■ Task requirements
Your answer should be an exact copy of the lines from the start of the entries to the line containing "看到上方我們針對同一個 function 定義了兩種不同的型別規範，TS", both included.
*** Records ***
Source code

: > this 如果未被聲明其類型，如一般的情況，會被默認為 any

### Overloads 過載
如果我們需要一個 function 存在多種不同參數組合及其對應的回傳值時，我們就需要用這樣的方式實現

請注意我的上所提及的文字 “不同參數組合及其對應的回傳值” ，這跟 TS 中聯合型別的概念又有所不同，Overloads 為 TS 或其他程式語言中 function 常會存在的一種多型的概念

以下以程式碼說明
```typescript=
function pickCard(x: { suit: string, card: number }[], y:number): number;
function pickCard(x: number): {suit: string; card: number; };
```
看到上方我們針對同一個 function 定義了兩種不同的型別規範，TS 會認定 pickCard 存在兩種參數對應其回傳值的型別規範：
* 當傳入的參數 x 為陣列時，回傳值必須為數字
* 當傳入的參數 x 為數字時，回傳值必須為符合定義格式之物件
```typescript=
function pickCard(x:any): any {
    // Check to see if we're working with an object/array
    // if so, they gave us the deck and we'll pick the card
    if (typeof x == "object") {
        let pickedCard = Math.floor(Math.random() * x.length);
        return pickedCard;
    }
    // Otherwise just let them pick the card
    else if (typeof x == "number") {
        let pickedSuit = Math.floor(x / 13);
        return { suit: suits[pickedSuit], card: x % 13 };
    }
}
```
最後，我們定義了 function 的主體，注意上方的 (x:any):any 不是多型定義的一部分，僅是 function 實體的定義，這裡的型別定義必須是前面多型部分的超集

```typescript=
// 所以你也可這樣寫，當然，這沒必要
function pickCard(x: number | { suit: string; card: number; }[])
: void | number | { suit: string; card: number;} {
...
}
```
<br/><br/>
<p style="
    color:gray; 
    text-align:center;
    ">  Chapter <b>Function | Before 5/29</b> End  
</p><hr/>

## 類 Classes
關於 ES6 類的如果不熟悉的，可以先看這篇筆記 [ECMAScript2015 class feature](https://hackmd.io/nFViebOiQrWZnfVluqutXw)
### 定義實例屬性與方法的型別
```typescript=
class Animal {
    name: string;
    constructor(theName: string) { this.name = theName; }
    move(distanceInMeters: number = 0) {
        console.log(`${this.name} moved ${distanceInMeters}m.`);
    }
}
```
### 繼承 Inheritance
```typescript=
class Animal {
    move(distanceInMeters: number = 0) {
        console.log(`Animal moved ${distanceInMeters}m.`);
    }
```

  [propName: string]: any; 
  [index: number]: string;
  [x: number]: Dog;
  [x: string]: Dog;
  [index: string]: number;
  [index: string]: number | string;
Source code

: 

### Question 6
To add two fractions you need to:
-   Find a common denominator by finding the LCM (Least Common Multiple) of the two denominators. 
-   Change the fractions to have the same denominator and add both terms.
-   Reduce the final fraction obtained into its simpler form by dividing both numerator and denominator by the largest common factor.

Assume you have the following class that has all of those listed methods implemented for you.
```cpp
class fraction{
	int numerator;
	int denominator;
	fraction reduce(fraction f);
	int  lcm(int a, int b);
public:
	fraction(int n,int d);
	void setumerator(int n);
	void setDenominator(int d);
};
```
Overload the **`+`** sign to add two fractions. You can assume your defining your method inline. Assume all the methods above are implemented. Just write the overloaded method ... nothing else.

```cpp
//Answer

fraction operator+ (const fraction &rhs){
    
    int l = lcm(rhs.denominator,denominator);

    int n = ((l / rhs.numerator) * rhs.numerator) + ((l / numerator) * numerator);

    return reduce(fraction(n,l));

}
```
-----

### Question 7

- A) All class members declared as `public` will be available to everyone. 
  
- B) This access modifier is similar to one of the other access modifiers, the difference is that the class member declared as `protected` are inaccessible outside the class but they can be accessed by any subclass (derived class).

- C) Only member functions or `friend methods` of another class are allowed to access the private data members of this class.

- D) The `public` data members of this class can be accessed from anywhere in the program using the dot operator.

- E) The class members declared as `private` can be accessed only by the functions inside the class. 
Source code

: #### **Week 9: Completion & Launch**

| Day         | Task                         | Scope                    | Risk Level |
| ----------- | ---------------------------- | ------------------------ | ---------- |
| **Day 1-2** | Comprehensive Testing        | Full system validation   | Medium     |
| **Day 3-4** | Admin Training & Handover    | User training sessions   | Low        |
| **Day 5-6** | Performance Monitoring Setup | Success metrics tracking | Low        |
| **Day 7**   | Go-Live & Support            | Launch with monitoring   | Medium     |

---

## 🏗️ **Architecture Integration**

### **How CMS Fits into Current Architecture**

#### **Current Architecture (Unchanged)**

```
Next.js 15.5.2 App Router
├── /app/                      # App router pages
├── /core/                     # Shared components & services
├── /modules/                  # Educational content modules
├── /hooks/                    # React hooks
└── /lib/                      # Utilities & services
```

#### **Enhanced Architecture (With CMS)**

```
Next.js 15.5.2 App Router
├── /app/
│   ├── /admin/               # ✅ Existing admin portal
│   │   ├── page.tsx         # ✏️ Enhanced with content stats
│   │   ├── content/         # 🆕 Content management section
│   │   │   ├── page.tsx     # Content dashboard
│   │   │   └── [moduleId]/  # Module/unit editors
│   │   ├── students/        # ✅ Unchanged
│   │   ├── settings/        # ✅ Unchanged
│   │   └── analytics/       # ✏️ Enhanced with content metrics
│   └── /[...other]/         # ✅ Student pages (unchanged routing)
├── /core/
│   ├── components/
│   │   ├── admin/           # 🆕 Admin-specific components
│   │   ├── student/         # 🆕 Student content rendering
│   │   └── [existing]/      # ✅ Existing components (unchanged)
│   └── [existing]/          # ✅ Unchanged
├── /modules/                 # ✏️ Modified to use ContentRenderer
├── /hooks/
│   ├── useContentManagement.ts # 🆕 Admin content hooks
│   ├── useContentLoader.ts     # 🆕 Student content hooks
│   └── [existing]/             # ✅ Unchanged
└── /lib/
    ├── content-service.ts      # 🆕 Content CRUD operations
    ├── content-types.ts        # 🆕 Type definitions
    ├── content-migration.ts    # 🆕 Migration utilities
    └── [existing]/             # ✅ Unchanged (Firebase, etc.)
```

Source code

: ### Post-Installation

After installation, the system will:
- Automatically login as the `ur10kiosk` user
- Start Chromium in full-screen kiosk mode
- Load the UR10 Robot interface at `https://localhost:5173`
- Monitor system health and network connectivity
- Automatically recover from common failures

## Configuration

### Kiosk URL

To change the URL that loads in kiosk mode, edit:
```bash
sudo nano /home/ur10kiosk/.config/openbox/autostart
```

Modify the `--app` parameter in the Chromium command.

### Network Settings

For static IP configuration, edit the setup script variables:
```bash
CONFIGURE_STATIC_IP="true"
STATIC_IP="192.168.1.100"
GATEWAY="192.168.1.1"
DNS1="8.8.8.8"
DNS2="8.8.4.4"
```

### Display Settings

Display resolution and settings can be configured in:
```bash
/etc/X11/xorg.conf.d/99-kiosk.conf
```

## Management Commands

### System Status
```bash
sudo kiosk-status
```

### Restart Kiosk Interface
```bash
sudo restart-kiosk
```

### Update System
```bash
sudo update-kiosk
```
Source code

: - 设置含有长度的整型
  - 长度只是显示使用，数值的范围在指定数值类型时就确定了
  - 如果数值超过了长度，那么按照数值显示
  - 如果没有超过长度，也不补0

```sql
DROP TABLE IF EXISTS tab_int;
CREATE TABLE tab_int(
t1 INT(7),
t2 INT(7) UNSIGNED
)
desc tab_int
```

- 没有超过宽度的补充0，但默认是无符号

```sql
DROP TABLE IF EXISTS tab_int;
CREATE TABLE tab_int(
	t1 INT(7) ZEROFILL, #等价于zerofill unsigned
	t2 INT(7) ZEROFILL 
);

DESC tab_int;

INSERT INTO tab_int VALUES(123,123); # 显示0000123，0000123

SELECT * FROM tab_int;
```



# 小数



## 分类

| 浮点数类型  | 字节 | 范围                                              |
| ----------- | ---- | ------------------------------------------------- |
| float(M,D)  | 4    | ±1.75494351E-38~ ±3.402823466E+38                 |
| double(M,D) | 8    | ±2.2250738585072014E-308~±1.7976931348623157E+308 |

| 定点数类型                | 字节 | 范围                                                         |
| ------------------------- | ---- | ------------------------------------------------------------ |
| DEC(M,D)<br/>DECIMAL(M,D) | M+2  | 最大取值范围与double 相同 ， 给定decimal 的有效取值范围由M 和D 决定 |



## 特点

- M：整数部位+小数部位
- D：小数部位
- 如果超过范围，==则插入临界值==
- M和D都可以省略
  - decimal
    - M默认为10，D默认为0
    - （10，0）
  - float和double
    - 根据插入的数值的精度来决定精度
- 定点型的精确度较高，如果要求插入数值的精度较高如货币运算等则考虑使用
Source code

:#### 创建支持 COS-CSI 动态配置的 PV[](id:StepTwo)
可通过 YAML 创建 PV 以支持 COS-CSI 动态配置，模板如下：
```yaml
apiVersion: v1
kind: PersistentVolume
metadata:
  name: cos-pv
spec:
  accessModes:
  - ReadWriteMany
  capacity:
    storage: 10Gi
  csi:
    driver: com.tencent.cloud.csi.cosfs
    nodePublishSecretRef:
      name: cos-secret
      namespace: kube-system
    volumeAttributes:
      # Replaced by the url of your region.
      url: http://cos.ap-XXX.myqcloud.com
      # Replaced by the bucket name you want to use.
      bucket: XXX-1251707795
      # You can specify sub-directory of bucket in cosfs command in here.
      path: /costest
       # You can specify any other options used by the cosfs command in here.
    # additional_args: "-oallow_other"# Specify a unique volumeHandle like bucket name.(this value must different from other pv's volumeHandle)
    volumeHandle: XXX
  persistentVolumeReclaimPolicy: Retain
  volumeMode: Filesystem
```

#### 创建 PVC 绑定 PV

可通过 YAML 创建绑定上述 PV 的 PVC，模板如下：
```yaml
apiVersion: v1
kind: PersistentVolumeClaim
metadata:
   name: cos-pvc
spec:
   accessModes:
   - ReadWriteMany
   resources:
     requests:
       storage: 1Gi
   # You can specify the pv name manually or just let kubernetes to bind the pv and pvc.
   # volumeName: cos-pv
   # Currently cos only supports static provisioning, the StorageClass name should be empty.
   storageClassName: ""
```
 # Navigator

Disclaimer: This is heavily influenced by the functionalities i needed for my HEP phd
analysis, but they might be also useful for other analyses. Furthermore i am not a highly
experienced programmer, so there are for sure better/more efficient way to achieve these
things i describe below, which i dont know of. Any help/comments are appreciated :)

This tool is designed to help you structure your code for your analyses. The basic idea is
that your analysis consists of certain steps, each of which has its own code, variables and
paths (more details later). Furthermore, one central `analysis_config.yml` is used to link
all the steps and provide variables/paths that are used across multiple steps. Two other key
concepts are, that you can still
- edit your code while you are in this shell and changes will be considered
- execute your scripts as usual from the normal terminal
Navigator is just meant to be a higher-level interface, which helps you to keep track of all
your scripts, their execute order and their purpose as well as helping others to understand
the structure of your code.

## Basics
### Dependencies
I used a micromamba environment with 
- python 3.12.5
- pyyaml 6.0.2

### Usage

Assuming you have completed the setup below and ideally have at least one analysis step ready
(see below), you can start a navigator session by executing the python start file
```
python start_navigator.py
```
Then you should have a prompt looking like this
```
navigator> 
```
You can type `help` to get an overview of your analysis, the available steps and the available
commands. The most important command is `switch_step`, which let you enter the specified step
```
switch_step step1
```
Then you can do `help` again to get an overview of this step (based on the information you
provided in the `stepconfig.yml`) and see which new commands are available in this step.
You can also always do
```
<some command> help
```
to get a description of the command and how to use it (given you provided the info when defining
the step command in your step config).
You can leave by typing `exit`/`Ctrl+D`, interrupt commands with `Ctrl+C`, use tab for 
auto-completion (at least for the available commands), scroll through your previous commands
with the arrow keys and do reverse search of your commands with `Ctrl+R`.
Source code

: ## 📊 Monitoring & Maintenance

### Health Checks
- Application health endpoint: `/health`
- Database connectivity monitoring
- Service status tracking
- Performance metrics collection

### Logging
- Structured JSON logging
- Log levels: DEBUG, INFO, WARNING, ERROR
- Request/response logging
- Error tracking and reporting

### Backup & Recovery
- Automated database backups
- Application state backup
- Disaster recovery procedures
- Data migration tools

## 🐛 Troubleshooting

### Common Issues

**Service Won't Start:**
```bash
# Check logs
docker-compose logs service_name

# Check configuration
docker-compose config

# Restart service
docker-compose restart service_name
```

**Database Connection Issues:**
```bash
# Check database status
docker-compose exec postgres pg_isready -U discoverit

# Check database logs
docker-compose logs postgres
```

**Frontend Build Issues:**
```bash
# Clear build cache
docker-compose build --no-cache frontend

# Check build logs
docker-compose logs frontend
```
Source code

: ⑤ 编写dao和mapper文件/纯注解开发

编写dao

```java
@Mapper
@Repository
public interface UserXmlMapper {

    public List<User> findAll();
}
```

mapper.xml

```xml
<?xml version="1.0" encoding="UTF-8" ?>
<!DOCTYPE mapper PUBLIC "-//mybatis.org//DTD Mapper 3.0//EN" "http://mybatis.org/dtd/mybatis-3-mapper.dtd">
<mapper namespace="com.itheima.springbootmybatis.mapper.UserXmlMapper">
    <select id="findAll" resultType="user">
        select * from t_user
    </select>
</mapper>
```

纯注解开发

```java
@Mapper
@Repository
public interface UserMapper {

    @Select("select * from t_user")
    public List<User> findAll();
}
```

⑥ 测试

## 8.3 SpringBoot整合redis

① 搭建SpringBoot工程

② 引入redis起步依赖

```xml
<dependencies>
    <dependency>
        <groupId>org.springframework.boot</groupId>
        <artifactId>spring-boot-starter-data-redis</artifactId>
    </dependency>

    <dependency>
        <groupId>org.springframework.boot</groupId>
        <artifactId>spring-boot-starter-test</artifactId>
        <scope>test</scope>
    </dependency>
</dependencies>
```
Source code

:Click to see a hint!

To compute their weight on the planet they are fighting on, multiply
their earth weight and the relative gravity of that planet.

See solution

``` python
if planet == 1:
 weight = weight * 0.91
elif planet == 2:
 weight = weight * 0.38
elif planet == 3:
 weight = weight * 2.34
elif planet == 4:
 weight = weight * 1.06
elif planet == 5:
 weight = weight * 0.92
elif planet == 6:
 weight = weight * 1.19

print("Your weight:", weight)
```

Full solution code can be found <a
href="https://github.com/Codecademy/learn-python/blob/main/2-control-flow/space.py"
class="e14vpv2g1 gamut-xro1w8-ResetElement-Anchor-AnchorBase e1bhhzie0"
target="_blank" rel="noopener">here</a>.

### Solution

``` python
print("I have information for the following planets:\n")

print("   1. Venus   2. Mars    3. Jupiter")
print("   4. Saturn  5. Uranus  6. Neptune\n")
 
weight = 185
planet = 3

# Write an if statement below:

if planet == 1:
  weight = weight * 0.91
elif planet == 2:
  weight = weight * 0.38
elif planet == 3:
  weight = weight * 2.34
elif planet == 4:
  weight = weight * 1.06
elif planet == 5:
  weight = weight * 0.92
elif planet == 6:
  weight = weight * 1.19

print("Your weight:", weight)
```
***
■ Task solution
Source code

: > this 如果未被聲明其類型，如一般的情況，會被默認為 any

### Overloads 過載
如果我們需要一個 function 存在多種不同參數組合及其對應的回傳值時，我們就需要用這樣的方式實現

請注意我的上所提及的文字 “不同參數組合及其對應的回傳值” ，這跟 TS 中聯合型別的概念又有所不同，Overloads 為 TS 或其他程式語言中 function 常會存在的一種多型的概念

以下以程式碼說明
```typescript=
function pickCard(x: { suit: string, card: number }[], y:number): number;
function pickCard(x: number): {suit: string; card: number; };
```
看到上方我們針對同一個 function 定義了兩種不同的型別規範，TS 會認定 pickCard 存在兩種參數對應其回傳值的型別規範：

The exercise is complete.